== Segment start ==

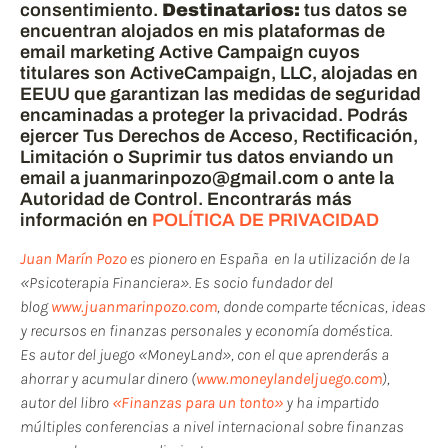
consentimiento.
Destinatarios:
tus datos se
encuentran alojados en mis plataformas de
email marketing Active Campaign cuyos
titulares son ActiveCampaign, LLC, alojadas en
EEUU que garantizan las medidas de seguridad
encaminadas a proteger la privacidad. Podrás
ejercer Tus Derechos de Acceso, Rectificación,
Limitación o Suprimir tus datos enviando un
email a juanmarinpozo@gmail.com o ante la
Autoridad de Control. Encontrarás más
información en
POLÍTICA DE PRIVACIDAD
Juan Marín Pozo
es pionero en España en la utilización de la
«Psicoterapia Financiera». Es socio fundador del
blog
www.juanmarinpozo.com
, donde comparte técnicas, ideas
y recursos en finanzas personales y economía doméstica.
Es autor del juego «MoneyLand», con el que aprenderás a
ahorrar y acumular dinero (
www.moneylandeljuego.com
),
autor del libro
«Finanzas para un tonto»
y ha impartido
múltiples conferencias a nivel internacional sobre finanzas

== Segment end ==

**Assigned task**
Go through the data, and copy each line in which the word "juanmarinpozo" appears.

**Your solution**
email a juanmarinpozo@gmail.com o ante la
www.juanmarinpozo.com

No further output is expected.